Many export businesses are based in wealthier communities in coastal China—a more privileged and politically volatile group of Chinese society, he said.

Undervalued

The yuan is undervalued by 28.5 percent against the U.S. dollar, according to a recent study by the U.S.-based Economic Policy Institute (EPI), an independent think tank.

Because Beijing keeps its currency low to boost exports, other key Asian economies such as Hong Kong, Taiwan, Singapore, and Malaysia also follow suit to maintain their trade competitiveness, it said.

If the yuan and the other Asian currencies were revalued to their "equilibrium" levels, U.S. gross domestic product (GDP) would increase as much as U.S. $285.7 billion (nearly 2 percent), creating up to 2.25 million U.S. jobs, the study showed. These benefits would be achieved in 18 to 24 months, it said.

“It’s in the interest of both the United States and China to let the yuan appreciate,” said Robert Scott, the institute's director of trade and manufacturing policy research who compiled the report.

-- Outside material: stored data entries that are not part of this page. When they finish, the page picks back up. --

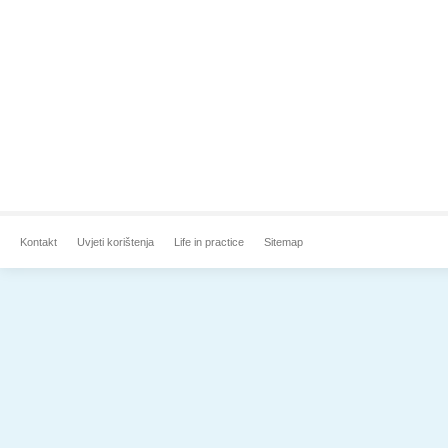
Kontakt
Uvjeti korištenja
Life in practice
Sitemap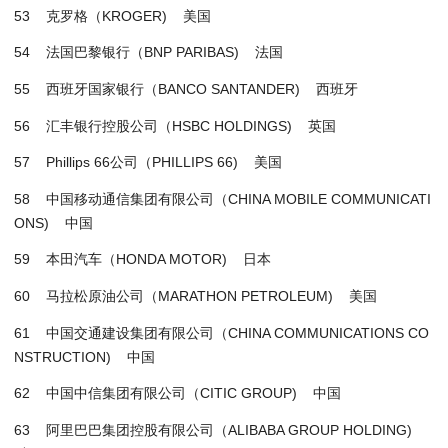
53 克罗格（KROGER) 美国
54 法国巴黎银行（BNP PARIBAS) 法国
55 西班牙国家银行（BANCO SANTANDER) 西班牙
56 汇丰银行控股公司（HSBC HOLDINGS) 英国
57 Phillips 66公司（PHILLIPS 66) 美国
58 中国移动通信集团有限公司（CHINA MOBILE COMMUNICATI
ONS) 中国
59 本田汽车（HONDA MOTOR) 日本
60 马拉松原油公司（MARATHON PETROLEUM) 美国
61 中国交通建设集团有限公司（CHINA COMMUNICATIONS CO
NSTRUCTION) 中国
62 中国中信集团有限公司（CITIC GROUP) 中国
63 阿里巴巴集团控股有限公司（ALIBABA GROUP HOLDING)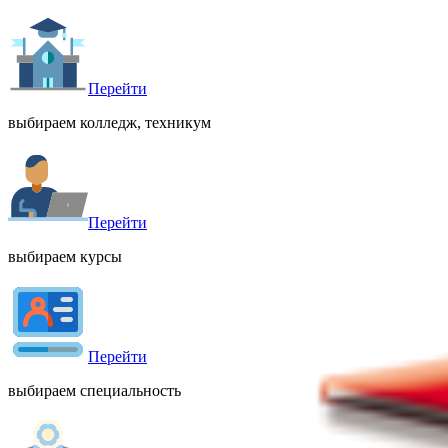
Перейти
выбираем колледж, техникум
Перейти
выбираем курсы
Перейти
выбираем специальность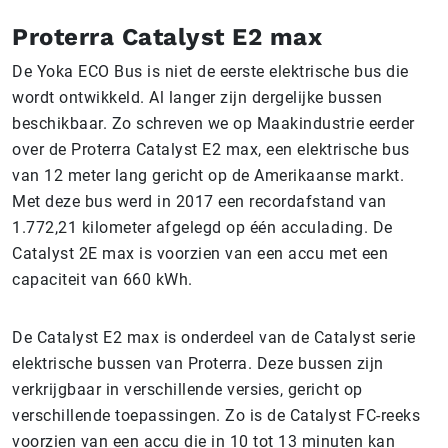
Proterra Catalyst E2 max
De Yoka ECO Bus is niet de eerste elektrische bus die
wordt ontwikkeld. Al langer zijn dergelijke bussen
beschikbaar. Zo schreven we op Maakindustrie eerder
over de Proterra Catalyst E2 max, een elektrische bus
van 12 meter lang gericht op de Amerikaanse markt.
Met deze bus werd in 2017 een recordafstand van
1.772,21 kilometer afgelegd op één acculading. De
Catalyst 2E max is voorzien van een accu met een
capaciteit van 660 kWh.
De Catalyst E2 max is onderdeel van de Catalyst serie
elektrische bussen van Proterra. Deze bussen zijn
verkrijgbaar in verschillende versies, gericht op
verschillende toepassingen. Zo is de Catalyst FC-reeks
voorzien van een accu die in 10 tot 13 minuten kan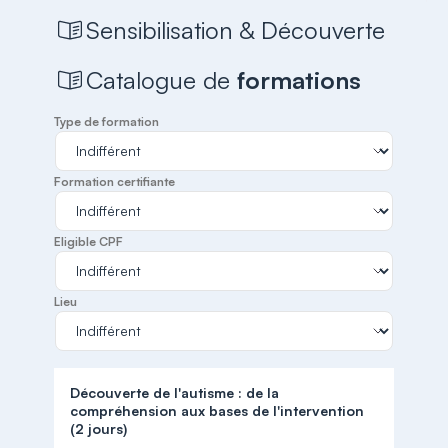
Sensibilisation & Découverte
Catalogue de
formations
Type de formation
Formation certifiante
Eligible CPF
Lieu
Découverte de l'autisme : de la
compréhension aux bases de l'intervention
(2 jours)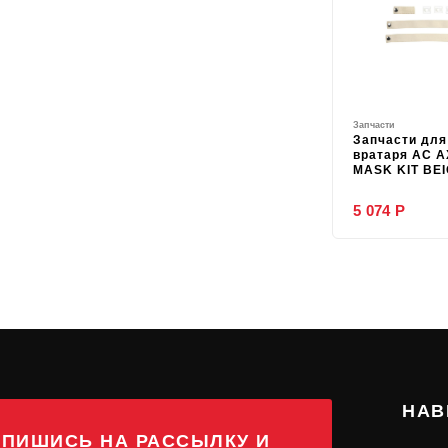
Запчасти
Запчасти дл
вратаря AC A
MASK KIT BE
5 074 Р
НАВ
ПИШИСЬ НА РАССЫЛКУ И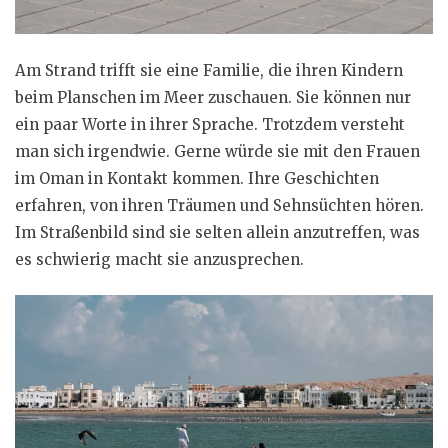
Am Strand trifft sie eine Familie, die ihren Kindern
beim Planschen im Meer zuschauen. Sie können nur
ein paar Worte in ihrer Sprache. Trotzdem versteht
man sich irgendwie. Gerne würde sie mit den Frauen
im Oman in Kontakt kommen. Ihre Geschichten
erfahren, von ihren Träumen und Sehnsüchten hören.
Im Straßenbild sind sie selten allein anzutreffen, was
es schwierig macht sie anzusprechen.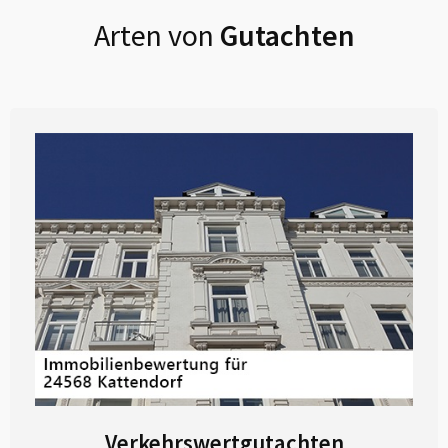
Arten von
Gutachten
Verkehrswertgutachten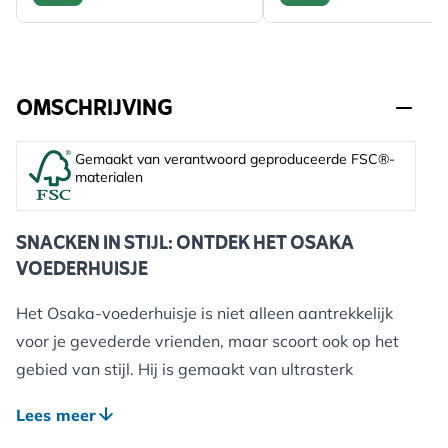
OMSCHRIJVING
Gemaakt van verantwoord geproduceerde FSC®-
materialen
SNACKEN IN STIJL: ONTDEK HET OSAKA
VOEDERHUISJE
Het Osaka-voederhuisje is niet alleen aantrekkelijk
voor je gevederde vrienden, maar scoort ook op het
gebied van stijl. Hij is gemaakt van ultrasterk
bamboe en bedekt met een lak die onschadelijk is
Lees meer
voor wilde dieren. Hij is ontworpen om weer en wind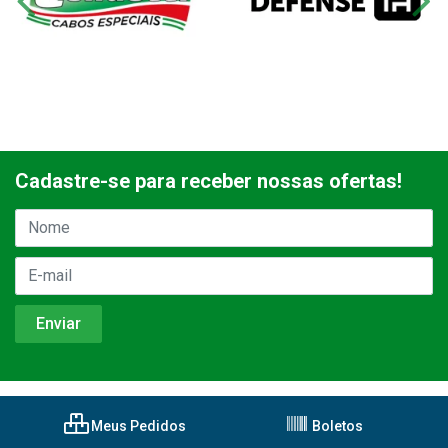
Cadastre-se para receber nossas ofertas!
Meus Pedidos
Boletos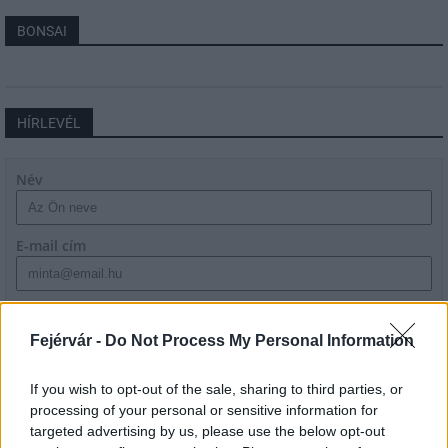
BONSAI
HÍRLEVÉL
Név
E-mail cím
Feliratkozom a hírlevélre és elfogadom az
adatvédelmi
szabályzatot!
Fejérvár -
Do Not Process My Personal Information
FELIRATKOZÁS
If you wish to opt-out of the sale, sharing to third parties, or
processing of your personal or sensitive information for
targeted advertising by us, please use the below opt-out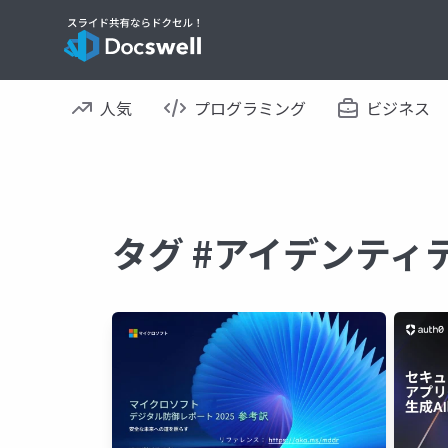
人気
プログラミング
ビジネス
タグ #アイデンティ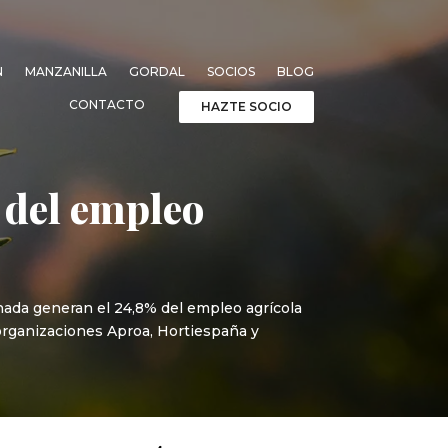
N
MANZANILLA
GORDAL
SOCIOS
BLOG
CONTACTO
HAZTE SOCIO
 del empleo
anada generan el 24,8% del empleo agrícola
 organizaciones Aproa, Hortiespaña y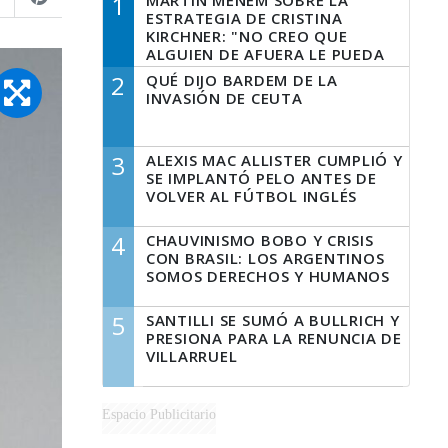
1
MARTÍN MENEM SOBRE LA
ESTRATEGIA DE CRISTINA
KIRCHNER: "NO CREO QUE
ALGUIEN DE AFUERA LE PUEDA
DECIR A LA JUSTICIA LO QUE
2
QUÉ DIJO BARDEM DE LA
TIENE QUE HACER"
INVASIÓN DE CEUTA
3
ALEXIS MAC ALLISTER CUMPLIÓ Y
SE IMPLANTÓ PELO ANTES DE
VOLVER AL FÚTBOL INGLÉS
4
CHAUVINISMO BOBO Y CRISIS
CON BRASIL: LOS ARGENTINOS
SOMOS DERECHOS Y HUMANOS
5
SANTILLI SE SUMÓ A BULLRICH Y
PRESIONA PARA LA RENUNCIA DE
VILLARRUEL
Espacio Publicitario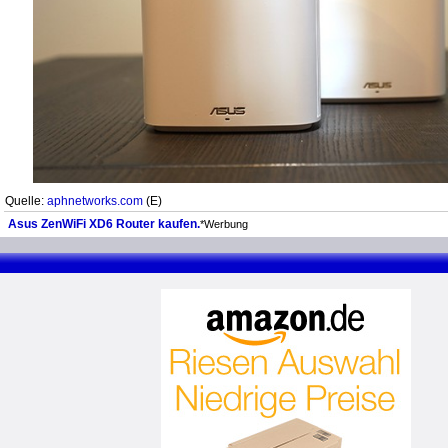
Quelle:
aphnetworks.com
(E)
Asus ZenWiFi XD6 Router kaufen.
*Werbung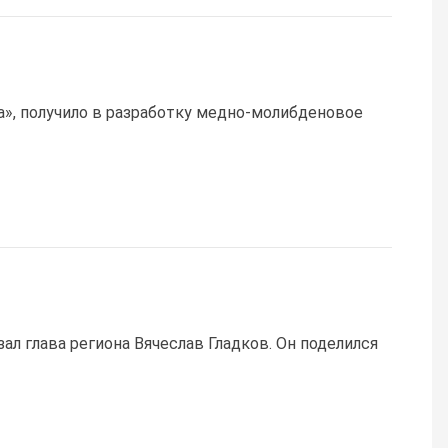
», получило в разработку медно-молибденовое
ал глава региона Вячеслав Гладков. Он поделился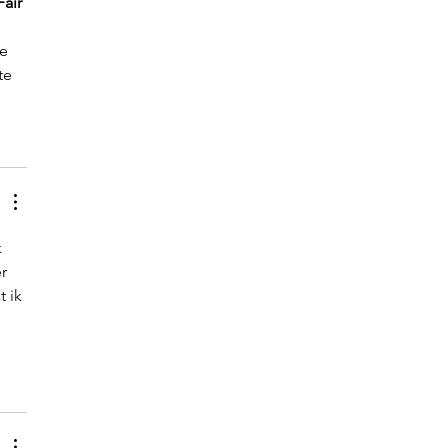
Fair 
e 
te 
 
r 
 ik 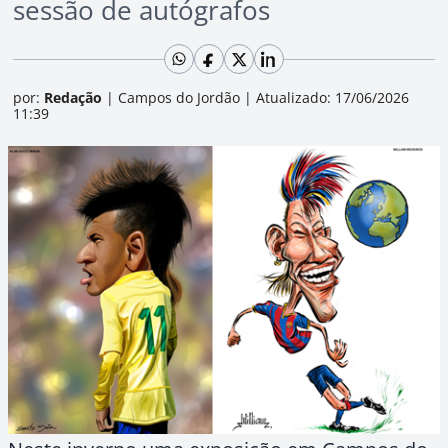
sessão de autógrafos
por:
Redação
|
Campos do Jordão
|
Atualizado: 17/06/2026
11:39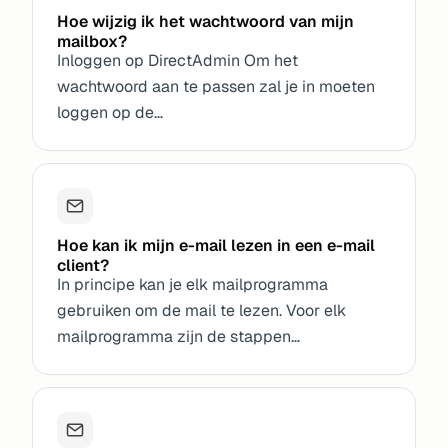
Hoe wijzig ik het wachtwoord van mijn
mailbox?
Inloggen op DirectAdmin Om het
wachtwoord aan te passen zal je in moeten
loggen op de…
Hoe kan ik mijn e-mail lezen in een e-mail
client?
In principe kan je elk mailprogramma
gebruiken om de mail te lezen. Voor elk
mailprogramma zijn de stappen…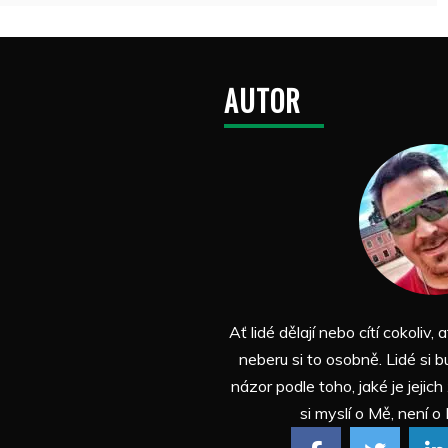
AUTOR
Ať lidé dělají nebo cítí cokoliv, a
neberu si to osobně. Lidé si b
názor podle toho, jaké je jejich
si myslí o Mě, není o 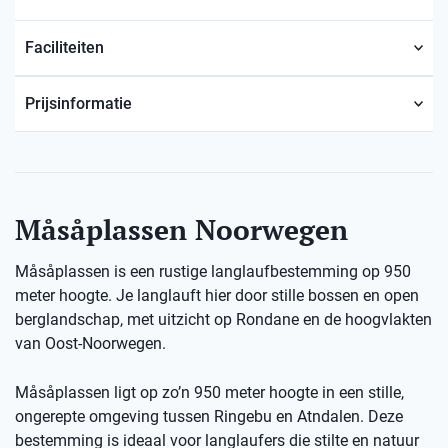
Faciliteiten
Prijsinformatie
Måsåplassen Noorwegen
Måsåplassen is een rustige langlaufbestemming op 950
meter hoogte. Je langlauft hier door stille bossen en open
berglandschap, met uitzicht op Rondane en de hoogvlakten
van Oost-Noorwegen.
Måsåplassen ligt op zo’n 950 meter hoogte in een stille,
ongerepte omgeving tussen Ringebu en Atndalen. Deze
bestemming is ideaal voor langlaufers die stilte en natuur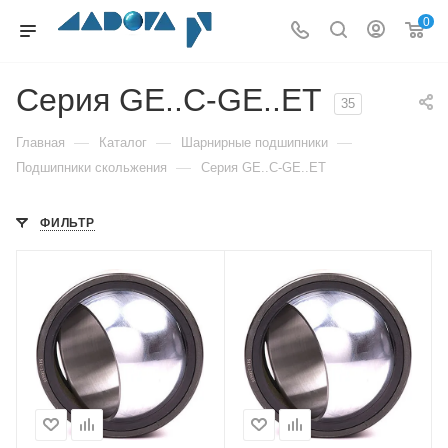
0
Серия GE..C-GE..ET
35
—
—
—
Главная
Каталог
Шарнирные подшипники
—
Подшипники скольжения
Серия GE..C-GE..ET
ФИЛЬТР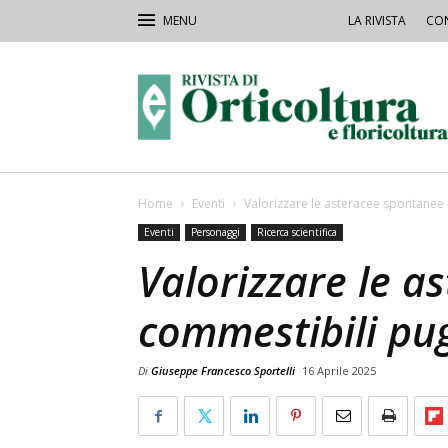
LA RIVISTA
CON
Rivista
Orticoltura
Home
Eventi
Valorizzare le asteracee spontanee 
Eventi
Personaggi
Ricerca scientifica
Valorizzare le a
commestibili pug
Di
Giuseppe Francesco Sportelli
16 Aprile 2025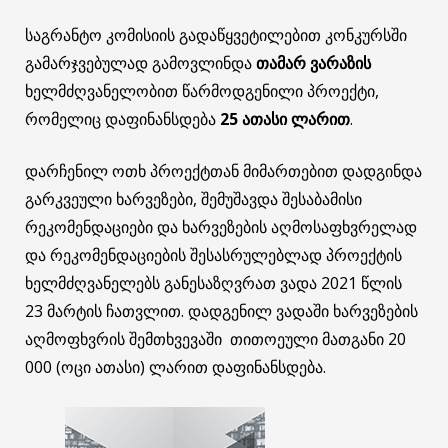
საგრანტო კომისიის გადაწყვეტილებით კონკურსში
გამარჯვებულად გამოვლინდა
თამარ ვარაზის
ხელმძღვანელობით წარმოდგენილი პროექტი,
რომელიც დაფინანსდება
25 ათასი ლარით
.
დარჩენილ ოთხ პროექტთან მიმართებით დადგინდა
გარკვეული ხარვეზები, შემუშავდა შესაბამისი
რეკომენდაციები და ხარვეზების აღმოსაფხვრელად
და რეკომენდაციების შესასრულებლად პროექტის
ხელმძღვანელებს განესაზღვრათ ვადა 2021 წლის
23 მარტის ჩათვლით. დადგენილ ვადაში ხარვეზების
აღმოფხვრის შემთხვევაში თითოეული მათგანი 20
000 (ოცი ათასი) ლარით დაფინანსდება.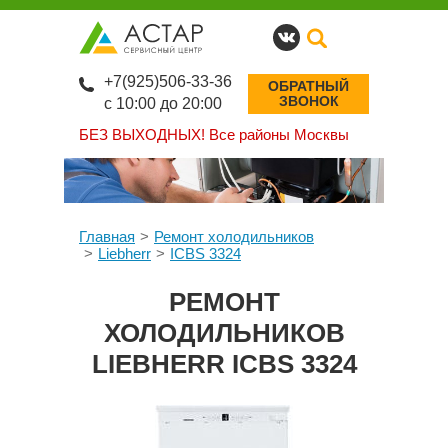
+7(925)506-33-36
ОБРАТНЫЙ
ЗВОНОК
с 10:00 до 20:00
БЕЗ ВЫХОДНЫХ!
Все районы Москвы
Главная
Ремонт холодильников
Liebherr
ICBS 3324
РЕМОНТ
ХОЛОДИЛЬНИКОВ
LIEBHERR ICBS 3324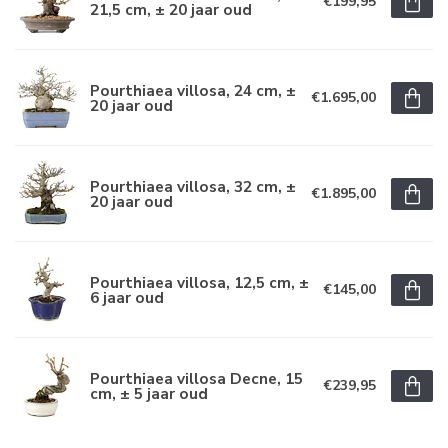
€199,95
21,5 cm, ± 20 jaar oud
Pourthiaea villosa, 24 cm, ±
€1.695,00
20 jaar oud
Pourthiaea villosa, 32 cm, ±
€1.895,00
20 jaar oud
Pourthiaea villosa, 12,5 cm, ±
€145,00
6 jaar oud
Pourthiaea villosa Decne, 15
€239,95
cm, ± 5 jaar oud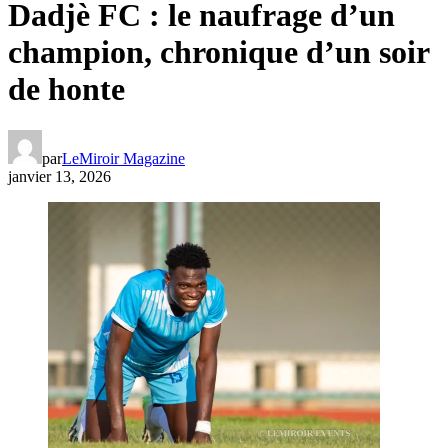
Dadjè FC : le naufrage d’un
champion, chronique d’un soir
de honte
par
LeMiroir Magazine
janvier 13, 2026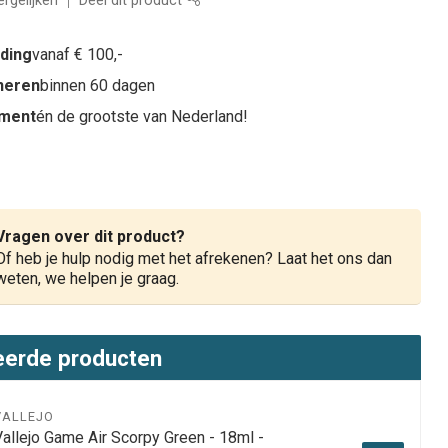
rgelijken
Deel dit product
nding
vanaf € 100,-
rneren
binnen 60 dagen
iment
én de grootste van Nederland!
Vragen over dit product?
Of heb je hulp nodig met het afrekenen? Laat het ons dan
weten, we helpen je graag.
eerde producten
VALLEJO
Vallejo Game Air Scorpy Green - 18ml -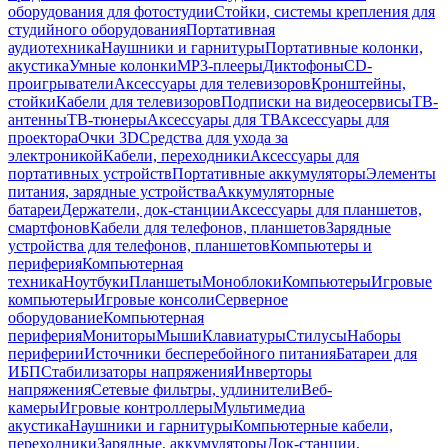
оборудования для фотостудии
Стойки, системы крепления для
студийного оборудования
Портативная
аудиотехника
Наушники и гарнитуры
Портативные колонки,
акустика
Умные колонки
MP3-плееры
Диктофоны
CD-
проигрыватели
Аксессуары для телевизоров
Кронштейны,
стойки
Кабели для телевизоров
Подписки на видеосервисы
ТВ-
антенны
ТВ-тюнеры
Аксессуары для ТВ
Аксессуары для
проектора
Очки 3D
Средства для ухода за
электроникой
Кабели, переходники
Аксессуары для
портативных устройств
Портативные аккумуляторы
Элементы
питания, зарядные устройства
Аккумуляторные
батареи
Держатели, док-станции
Аксессуары для планшетов,
смартфонов
Кабели для телефонов, планшетов
Зарядные
устройства для телефонов, планшетов
Компьютеры и
периферия
Компьютерная
техника
Ноутбуки
Планшеты
Моноблоки
Компьютеры
Игровые
компьютеры
Игровые консоли
Серверное
оборудование
Компьютерная
периферия
Мониторы
Мыши
Клавиатуры
Стилусы
Наборы
периферии
Источники бесперебойного питания
Батареи для
ИБП
Стабилизаторы напряжения
Инверторы
напряжения
Сетевые фильтры, удлинители
Веб-
камеры
Игровые контроллеры
Мультимедиа
акустика
Наушники и гарнитуры
Компьютерные кабели,
переходники
Зарядные, аккумуляторы
Док-станции,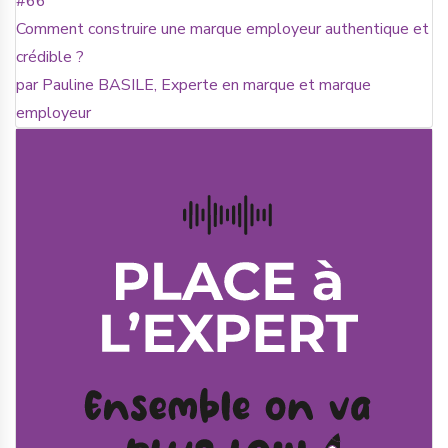
#66
Comment construire une marque employeur authentique et
crédible ?
par Pauline BASILE, Experte en marque et marque
employeur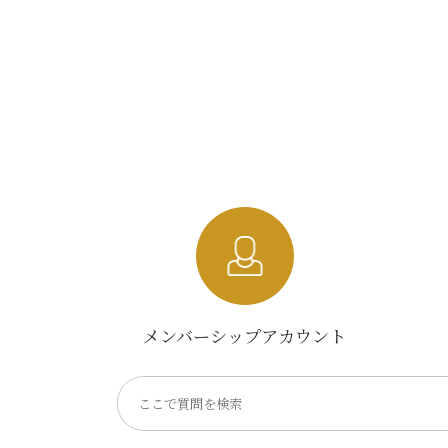
メンバーシップアカウント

From the U.S. point of view, he said, a yuan revaluation would mean increased GDP, more jobs, lower unemployment and reduction of the government deficit by up to U.S. $857 billion over 10 years.

For China, the move will lower inflation, raise the purchasing power of Chinese workers, and help rebalance their economy, he added.

China's consumer price index, the main gauge of inflation, rose 6.4 percent in June from a year earlier, its fastest pace in three years, forcing the central bank to raise benchmark lending and deposit rates thrice this year to counter rising prices.

China has also been taken to task for not doing enough to make its economy less dependent on exports and stoke domestic consumption as part of a global growth rebalancing strategy.

"I think the main problem is that they are continuing to rely primarily on financial repression, which reduces household income, causes households to save more, so that consumption as a share of GDP is extraordinarily low and not rising," Lardy said.

He noted that China's domestic consumption as a share of GDP continued to fall in 2010.

"I think the key thing to watch for going forward, if they really are going to do anything about this, is more domestic interest rate liberalization and more flexibility on the exchange rate."